### Document excerpt
□ □ □
Bride Wars

2009.   Kate Hudson & Anne Hathaway   c. 85 mins   28 scenes

On its face, simple enough story about two neighbor girls from New Jersey, friends for life so far, who fall out in competitive wedding mode, but are reconciled when they find fighting is dumb. One blonde, one brunette is one distinguishing feature. The other is that one's a successful lawyer—money-making— with a 'stylish wardrobe' and the other teaches and wants the best in life ... for everyone else, as the cover notes put it.

Those people skilled in identifying money streams for movies could predict how the balance works, subsidies and hidden incomes and remuneration. I'm not one of those—if they exist—and will just note a few guesses.

Diamonds and gems generally look to me rather like coloured glass, but nobody is allowed to say that. This may be a contribution of Africa to the world. Certainly Japan had no such tradition, but may be in the process of acquiring a fake tradition. Inevitably our actresses say "Gee, it's real beautiful" , in this case Tiffany's getting the attention.
□ □ □
### Required tasks
a: Reproduce word for word the part of the Bride Wars review starting with "2009.   Kate" and going on through "a few guesses.".
b: Summarize the Bride Wars review in two sentences.
c: Write what comes next in the Bride Wars review, picking up after its final sentence.
The records are not needed for any of this work.

Stored data
□ □ □
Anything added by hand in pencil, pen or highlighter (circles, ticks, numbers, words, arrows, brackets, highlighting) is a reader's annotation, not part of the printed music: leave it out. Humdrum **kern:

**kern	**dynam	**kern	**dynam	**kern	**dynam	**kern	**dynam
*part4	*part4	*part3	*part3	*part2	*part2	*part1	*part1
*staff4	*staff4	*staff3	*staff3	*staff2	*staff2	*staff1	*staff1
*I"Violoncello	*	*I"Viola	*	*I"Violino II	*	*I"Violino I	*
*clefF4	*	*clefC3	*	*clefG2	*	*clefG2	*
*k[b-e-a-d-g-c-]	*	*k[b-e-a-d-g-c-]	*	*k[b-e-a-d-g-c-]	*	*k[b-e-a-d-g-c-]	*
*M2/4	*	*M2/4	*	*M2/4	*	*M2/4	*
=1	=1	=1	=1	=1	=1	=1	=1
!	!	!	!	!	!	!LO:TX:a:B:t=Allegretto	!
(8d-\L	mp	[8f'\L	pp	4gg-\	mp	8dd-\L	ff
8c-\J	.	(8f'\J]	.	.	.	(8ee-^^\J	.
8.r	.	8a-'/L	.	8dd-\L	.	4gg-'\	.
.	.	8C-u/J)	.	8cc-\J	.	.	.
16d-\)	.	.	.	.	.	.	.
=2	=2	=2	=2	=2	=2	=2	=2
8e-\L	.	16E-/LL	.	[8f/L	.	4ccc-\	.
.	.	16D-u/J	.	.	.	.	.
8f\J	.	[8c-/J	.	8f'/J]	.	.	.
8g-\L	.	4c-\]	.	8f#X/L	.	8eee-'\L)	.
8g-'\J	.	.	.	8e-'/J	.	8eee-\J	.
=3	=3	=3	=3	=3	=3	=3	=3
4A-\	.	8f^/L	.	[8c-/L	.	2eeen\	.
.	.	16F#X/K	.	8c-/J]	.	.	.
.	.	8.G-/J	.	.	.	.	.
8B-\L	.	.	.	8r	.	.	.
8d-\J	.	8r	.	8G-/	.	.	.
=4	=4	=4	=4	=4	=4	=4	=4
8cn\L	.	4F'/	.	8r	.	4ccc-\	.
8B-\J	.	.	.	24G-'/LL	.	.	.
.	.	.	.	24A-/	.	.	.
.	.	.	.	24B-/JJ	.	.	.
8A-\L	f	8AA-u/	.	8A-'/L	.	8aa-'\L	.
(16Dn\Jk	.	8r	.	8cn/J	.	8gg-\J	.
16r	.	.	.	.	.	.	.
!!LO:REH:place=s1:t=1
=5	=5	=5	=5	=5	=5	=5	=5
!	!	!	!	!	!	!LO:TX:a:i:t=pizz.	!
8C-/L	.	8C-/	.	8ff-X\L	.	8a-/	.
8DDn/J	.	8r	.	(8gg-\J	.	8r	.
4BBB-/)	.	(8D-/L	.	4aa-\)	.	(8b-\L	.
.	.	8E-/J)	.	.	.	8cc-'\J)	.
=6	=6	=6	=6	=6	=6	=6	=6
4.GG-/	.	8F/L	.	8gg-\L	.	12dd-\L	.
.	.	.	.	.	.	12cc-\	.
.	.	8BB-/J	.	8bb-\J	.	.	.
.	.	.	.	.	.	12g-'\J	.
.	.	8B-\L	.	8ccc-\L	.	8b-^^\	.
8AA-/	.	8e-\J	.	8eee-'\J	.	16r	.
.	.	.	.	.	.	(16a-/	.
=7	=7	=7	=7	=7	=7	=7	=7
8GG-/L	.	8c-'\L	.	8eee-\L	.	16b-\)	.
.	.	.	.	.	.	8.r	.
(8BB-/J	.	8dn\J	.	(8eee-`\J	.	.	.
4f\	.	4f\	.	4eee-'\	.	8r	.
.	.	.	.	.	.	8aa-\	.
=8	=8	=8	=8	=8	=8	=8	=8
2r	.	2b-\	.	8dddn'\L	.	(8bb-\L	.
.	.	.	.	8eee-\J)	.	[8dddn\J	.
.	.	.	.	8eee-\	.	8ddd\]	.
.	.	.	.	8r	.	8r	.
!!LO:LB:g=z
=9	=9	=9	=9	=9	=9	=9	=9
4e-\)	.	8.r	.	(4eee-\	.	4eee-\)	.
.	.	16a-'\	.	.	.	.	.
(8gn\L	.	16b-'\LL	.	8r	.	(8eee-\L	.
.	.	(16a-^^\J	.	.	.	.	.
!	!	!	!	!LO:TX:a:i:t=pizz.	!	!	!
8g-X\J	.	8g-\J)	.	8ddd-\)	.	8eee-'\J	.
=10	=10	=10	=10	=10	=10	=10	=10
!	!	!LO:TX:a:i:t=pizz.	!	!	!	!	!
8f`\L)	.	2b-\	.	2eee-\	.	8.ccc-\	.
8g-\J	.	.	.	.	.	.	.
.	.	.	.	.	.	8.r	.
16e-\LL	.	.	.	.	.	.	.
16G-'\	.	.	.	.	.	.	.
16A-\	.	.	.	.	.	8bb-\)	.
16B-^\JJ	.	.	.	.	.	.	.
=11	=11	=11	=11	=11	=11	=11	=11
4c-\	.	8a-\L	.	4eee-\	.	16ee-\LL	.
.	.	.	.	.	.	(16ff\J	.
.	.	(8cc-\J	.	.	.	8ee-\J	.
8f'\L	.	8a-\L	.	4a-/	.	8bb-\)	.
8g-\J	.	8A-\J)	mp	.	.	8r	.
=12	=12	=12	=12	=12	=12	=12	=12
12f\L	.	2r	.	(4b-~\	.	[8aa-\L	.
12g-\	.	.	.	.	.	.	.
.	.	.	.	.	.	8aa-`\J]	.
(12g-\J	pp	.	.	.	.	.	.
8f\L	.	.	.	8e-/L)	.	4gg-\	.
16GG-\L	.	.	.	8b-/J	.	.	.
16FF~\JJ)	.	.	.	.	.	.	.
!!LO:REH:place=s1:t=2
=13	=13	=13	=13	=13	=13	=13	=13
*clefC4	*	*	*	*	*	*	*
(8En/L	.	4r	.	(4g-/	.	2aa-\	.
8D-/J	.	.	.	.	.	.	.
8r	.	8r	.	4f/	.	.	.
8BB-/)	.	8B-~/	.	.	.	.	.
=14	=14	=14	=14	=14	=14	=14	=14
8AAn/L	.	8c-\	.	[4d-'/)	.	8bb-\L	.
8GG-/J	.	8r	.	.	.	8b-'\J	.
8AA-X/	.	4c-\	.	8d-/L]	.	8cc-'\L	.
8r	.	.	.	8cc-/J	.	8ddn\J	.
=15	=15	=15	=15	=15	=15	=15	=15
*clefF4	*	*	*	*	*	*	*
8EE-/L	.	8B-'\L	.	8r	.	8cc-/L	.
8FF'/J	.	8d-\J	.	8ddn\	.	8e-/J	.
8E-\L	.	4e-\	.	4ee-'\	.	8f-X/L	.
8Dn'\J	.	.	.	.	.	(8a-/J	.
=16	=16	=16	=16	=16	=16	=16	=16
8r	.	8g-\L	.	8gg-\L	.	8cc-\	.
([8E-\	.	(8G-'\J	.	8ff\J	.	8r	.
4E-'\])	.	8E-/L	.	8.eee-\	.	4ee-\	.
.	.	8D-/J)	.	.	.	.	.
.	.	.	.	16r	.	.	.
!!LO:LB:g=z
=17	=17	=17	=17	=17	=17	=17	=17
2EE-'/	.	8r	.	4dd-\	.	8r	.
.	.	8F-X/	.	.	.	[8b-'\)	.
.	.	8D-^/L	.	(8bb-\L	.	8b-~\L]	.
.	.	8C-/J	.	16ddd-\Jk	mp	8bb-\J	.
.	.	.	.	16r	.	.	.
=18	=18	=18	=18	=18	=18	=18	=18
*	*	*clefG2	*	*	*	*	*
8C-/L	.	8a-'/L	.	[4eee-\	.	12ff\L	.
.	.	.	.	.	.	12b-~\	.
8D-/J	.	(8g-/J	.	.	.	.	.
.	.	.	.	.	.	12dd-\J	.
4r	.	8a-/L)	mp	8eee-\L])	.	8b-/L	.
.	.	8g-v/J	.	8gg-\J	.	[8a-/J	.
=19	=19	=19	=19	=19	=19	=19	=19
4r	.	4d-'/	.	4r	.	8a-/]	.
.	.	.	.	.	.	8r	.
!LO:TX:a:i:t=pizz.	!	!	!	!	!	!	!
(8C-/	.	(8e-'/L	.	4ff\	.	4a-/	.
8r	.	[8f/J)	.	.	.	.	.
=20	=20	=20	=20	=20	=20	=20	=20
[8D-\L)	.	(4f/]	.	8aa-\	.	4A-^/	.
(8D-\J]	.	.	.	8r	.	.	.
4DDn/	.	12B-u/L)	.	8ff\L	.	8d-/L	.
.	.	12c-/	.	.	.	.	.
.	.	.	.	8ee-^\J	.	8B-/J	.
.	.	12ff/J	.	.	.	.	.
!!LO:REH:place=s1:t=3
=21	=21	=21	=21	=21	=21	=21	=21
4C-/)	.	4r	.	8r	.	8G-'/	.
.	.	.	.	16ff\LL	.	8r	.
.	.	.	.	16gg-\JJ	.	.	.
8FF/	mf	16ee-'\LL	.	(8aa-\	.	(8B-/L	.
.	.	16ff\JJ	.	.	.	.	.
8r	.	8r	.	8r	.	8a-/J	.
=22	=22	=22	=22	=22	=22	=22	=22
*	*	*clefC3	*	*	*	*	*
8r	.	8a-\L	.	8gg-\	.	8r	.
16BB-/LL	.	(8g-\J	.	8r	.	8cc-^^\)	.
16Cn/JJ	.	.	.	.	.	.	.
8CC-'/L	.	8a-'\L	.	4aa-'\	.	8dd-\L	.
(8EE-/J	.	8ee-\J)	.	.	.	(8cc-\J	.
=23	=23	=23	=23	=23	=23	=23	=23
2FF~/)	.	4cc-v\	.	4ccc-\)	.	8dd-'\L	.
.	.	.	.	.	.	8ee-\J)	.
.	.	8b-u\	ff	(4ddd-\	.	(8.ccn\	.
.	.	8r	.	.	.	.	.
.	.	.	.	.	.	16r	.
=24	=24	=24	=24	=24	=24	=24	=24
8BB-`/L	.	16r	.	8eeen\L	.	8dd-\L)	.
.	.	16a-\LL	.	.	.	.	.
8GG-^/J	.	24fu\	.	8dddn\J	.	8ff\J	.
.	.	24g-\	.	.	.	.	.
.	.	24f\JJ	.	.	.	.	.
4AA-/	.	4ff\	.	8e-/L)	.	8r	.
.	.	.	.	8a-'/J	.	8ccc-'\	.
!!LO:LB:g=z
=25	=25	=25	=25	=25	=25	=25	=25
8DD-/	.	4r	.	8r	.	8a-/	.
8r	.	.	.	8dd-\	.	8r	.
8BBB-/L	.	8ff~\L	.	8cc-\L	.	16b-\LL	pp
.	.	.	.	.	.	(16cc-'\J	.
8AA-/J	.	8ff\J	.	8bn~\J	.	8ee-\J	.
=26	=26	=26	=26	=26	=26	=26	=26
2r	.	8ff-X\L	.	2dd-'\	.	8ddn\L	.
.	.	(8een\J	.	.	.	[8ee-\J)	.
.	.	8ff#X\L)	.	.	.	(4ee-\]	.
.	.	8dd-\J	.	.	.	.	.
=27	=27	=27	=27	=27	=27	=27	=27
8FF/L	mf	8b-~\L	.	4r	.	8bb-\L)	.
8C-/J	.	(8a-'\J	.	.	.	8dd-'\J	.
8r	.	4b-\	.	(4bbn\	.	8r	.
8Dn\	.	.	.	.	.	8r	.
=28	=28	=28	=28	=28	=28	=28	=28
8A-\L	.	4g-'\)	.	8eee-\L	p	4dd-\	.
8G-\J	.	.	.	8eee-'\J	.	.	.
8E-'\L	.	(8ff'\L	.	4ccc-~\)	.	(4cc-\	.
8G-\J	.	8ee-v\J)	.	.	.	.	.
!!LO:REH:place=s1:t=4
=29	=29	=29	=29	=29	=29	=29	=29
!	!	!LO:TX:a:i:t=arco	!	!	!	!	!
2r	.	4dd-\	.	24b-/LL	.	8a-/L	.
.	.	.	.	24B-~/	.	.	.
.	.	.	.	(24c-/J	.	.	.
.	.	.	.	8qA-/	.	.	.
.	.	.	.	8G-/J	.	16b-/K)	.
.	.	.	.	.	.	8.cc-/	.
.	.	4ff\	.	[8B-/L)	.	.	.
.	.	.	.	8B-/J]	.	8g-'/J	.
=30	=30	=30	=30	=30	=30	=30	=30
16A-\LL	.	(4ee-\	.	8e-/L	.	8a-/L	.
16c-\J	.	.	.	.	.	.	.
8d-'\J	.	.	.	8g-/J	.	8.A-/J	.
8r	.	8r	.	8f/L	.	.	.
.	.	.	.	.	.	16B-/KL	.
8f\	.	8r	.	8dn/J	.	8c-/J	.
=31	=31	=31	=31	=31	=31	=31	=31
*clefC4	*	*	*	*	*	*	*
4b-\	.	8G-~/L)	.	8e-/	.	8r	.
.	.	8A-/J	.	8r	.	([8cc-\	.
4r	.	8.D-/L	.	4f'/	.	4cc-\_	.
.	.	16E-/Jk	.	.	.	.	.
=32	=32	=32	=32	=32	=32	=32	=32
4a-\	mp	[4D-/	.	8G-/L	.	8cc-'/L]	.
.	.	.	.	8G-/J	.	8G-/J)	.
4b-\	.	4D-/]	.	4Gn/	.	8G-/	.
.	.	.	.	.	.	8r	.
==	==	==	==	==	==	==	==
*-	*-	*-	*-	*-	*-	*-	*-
□ □ □
### Answers
a:
2009.   Kate Hudson & Anne Hathaway   c. 85 mins   28 scenes

On its face, simple enough story about two neighbor girls from New Jersey, friends for life so far, who fall out in competitive wedding mode, but are reconciled when they find fighting is dumb. One blonde, one brunette is one distinguishing feature. The other is that one's a successful lawyer—money-making— with a 'stylish wardrobe' and the other teaches and wants the best in life ... for everyone else, as the cover notes put it.

Those people skilled in identifying money streams for movies could predict how the balance works, subsidies and hidden incomes and remuneration. I'm not one of those—if they exist—and will just note a few guesses.

b: The review describes Bride Wars, a 2009 film with Kate Hudson and Anne Hathaway, as a simple story about two friends from New Jersey, one a successful lawyer and the other a teacher, who fall out while competing over their weddings but reconcile when they find fighting is dumb. The reviewer admits to not knowing how such films are financed and remarks that diamonds and gems look rather like colored glass, noting that the actresses admire Tiffany's.

c:
      The marriage ceremony site and the whole bridal magazine complex is the my next consideration. Being Jewish, there's no planning for weddings in church. But they both choose a hotel, one where their parents (I think) were married a number of years back. Here we have the primacy of th Plaza Hotel. I checked it was still there, in an architectural style vaguely suggesting a 19th-century cotton mill, or warehouse. I have no idea to what extent this was product placement. There are lots of hotels in New York and lots of visitors; competition may be fiercer than I'd guessed.
      Wedding dresses are also part of the scene-setting in the movie. They pushed Vera Wang; perhaps it was part of a big promotion. I don't know, but imagine in thousands of years in the future something similar will occur, if cities and life survive. In the Special Features, there's only one deleted scene, The Perfect White Dress, which is solely an ad for Vera Wang's chic, sophisticated, elegant &c wedding dresses. For some reason the link foxinternational.com cannot be reached.
      And we have wedding planners. I found websites with a few dozen of these, all heavy with white flowers bought wholesale. The movie made up their own; Marianne StClaire or something like that. I suppose the real elite have their own planners, their own rituals, and their own family banks.
      I feel a certain agonised sympathy for brides and their hubbies subjected to these pressures. Just me, I expect. Men may feel the best day of their lives was paying off the mortgage; women may feel the same about their marriage.
      Even the bridal chorus has its associated difficulties. Wagner (from Lohengrin) has been partly stolen by Mendelssohn.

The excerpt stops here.